_THE PROBLEM_
Report every line in the rows that contains the string "dist", copying each one in full.

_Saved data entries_
* Begin *

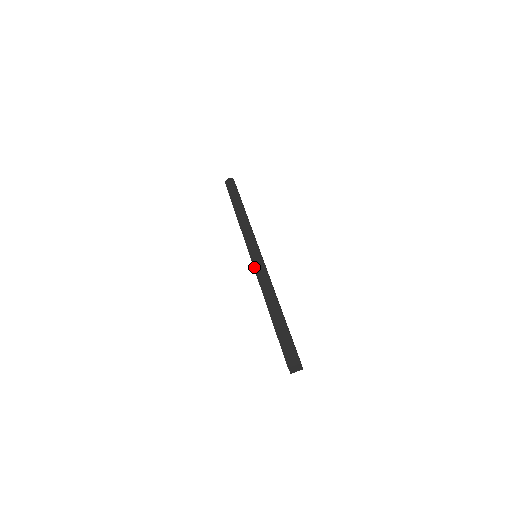
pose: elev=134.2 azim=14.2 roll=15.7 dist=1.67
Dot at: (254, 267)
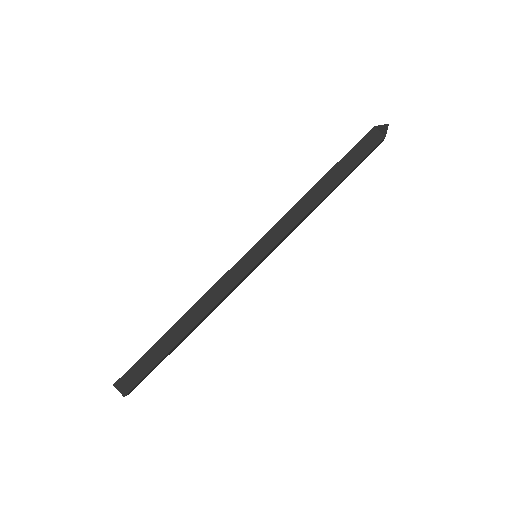
Dot at: (232, 268)
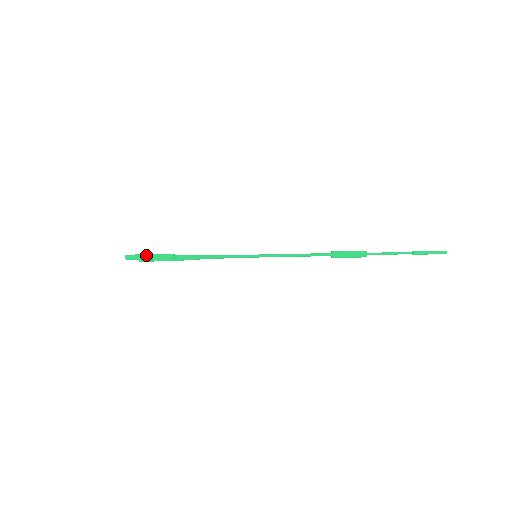
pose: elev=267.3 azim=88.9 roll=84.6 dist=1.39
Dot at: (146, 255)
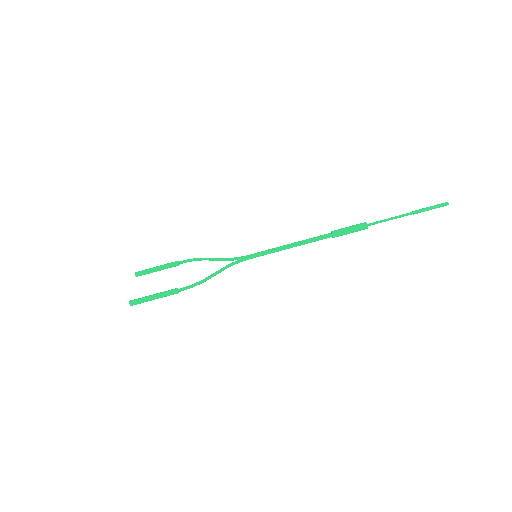
Dot at: (150, 298)
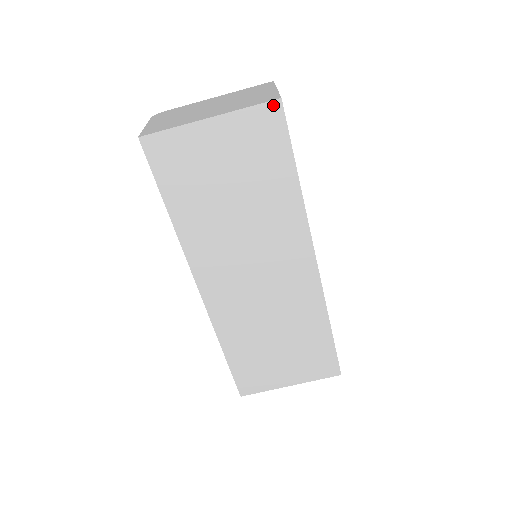
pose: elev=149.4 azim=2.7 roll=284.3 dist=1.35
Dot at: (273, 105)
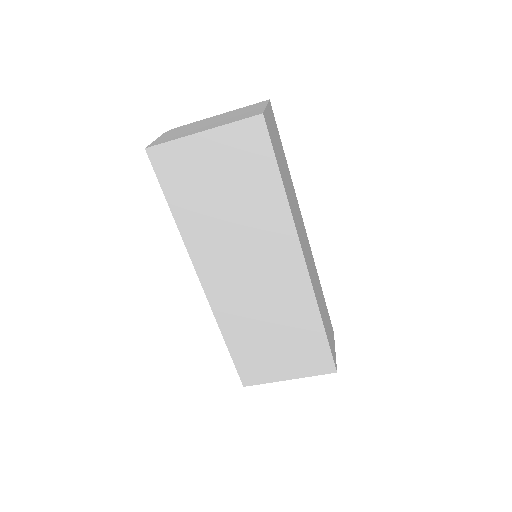
Dot at: (256, 120)
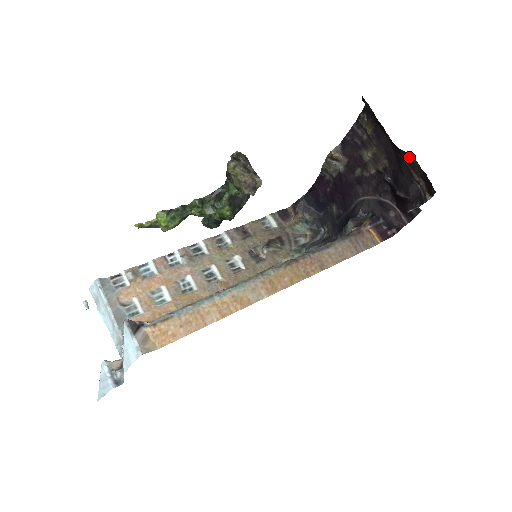
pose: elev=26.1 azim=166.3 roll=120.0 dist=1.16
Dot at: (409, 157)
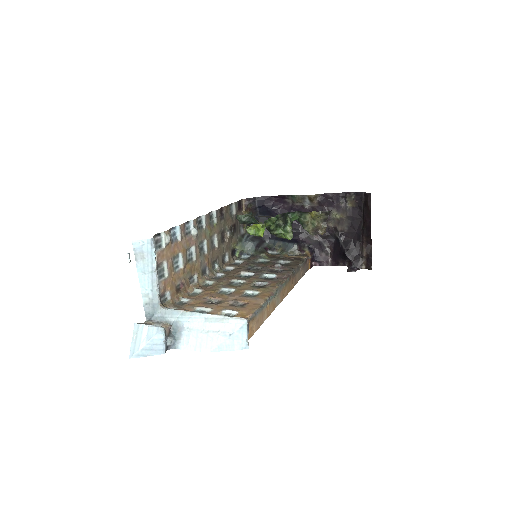
Dot at: (370, 243)
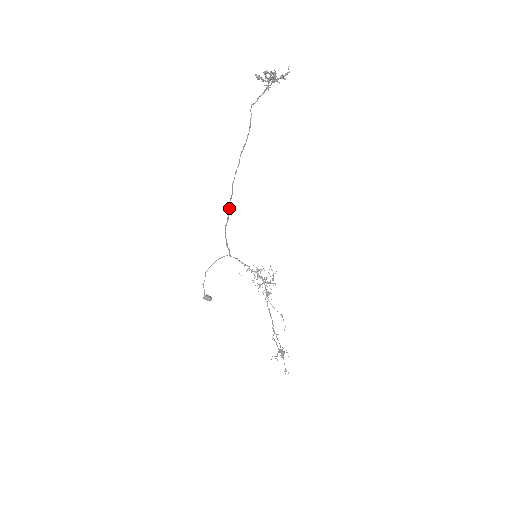
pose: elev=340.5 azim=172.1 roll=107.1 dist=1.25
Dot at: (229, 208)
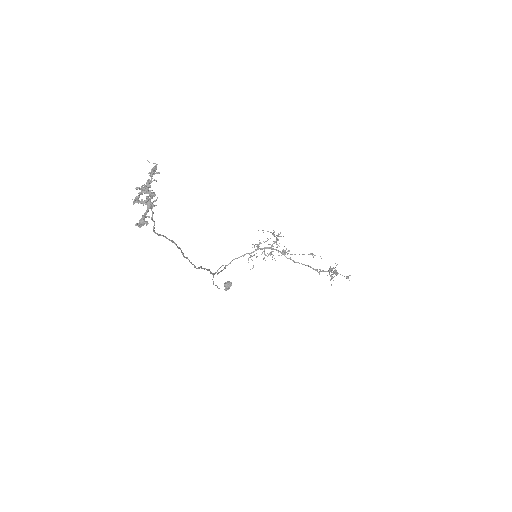
Dot at: occluded
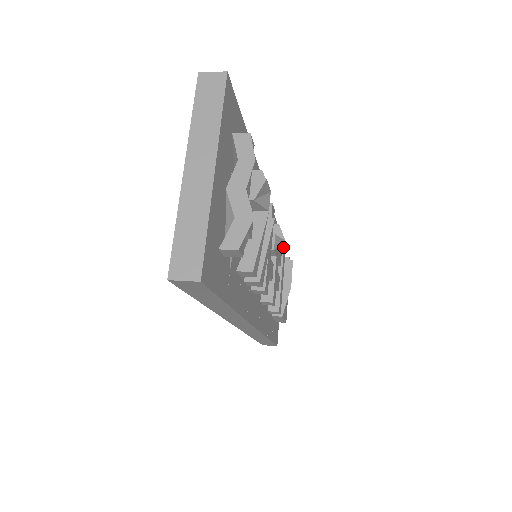
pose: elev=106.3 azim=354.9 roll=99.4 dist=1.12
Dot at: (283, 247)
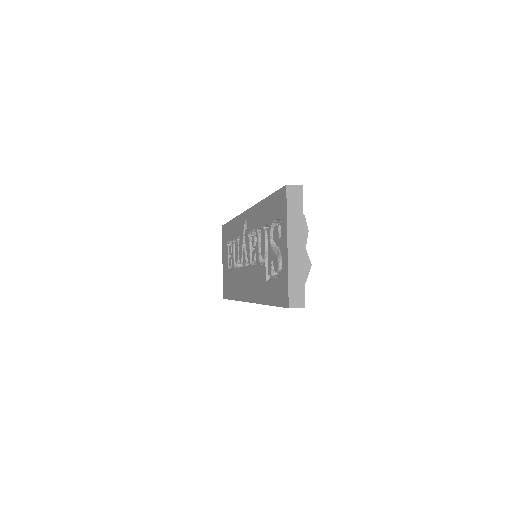
Dot at: occluded
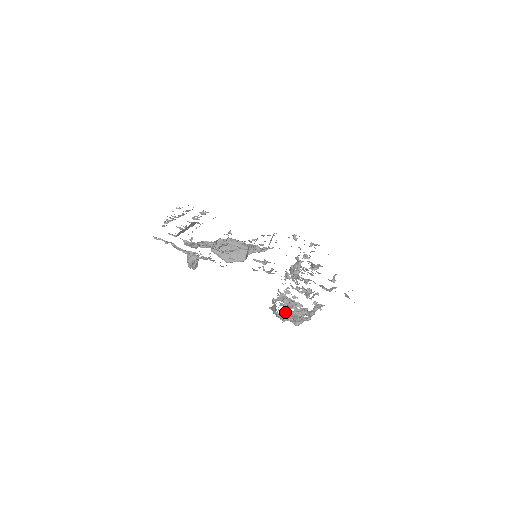
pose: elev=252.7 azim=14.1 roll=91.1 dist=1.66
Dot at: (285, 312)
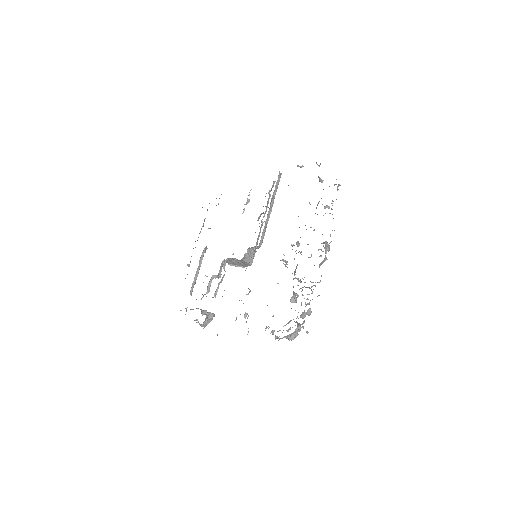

* End *

_REPLY_
pose: elev=134.2 azim=14.2 roll=15.7 dist=1.67
pose: elev=267.3 azim=88.9 roll=84.6 dist=1.39
pose: elev=149.4 azim=2.7 roll=284.3 dist=1.35
pose: elev=26.1 azim=166.3 roll=120.0 dist=1.16
pose: elev=340.5 azim=172.1 roll=107.1 dist=1.25
pose: elev=106.3 azim=354.9 roll=99.4 dist=1.12
pose: elev=252.7 azim=14.1 roll=91.1 dist=1.66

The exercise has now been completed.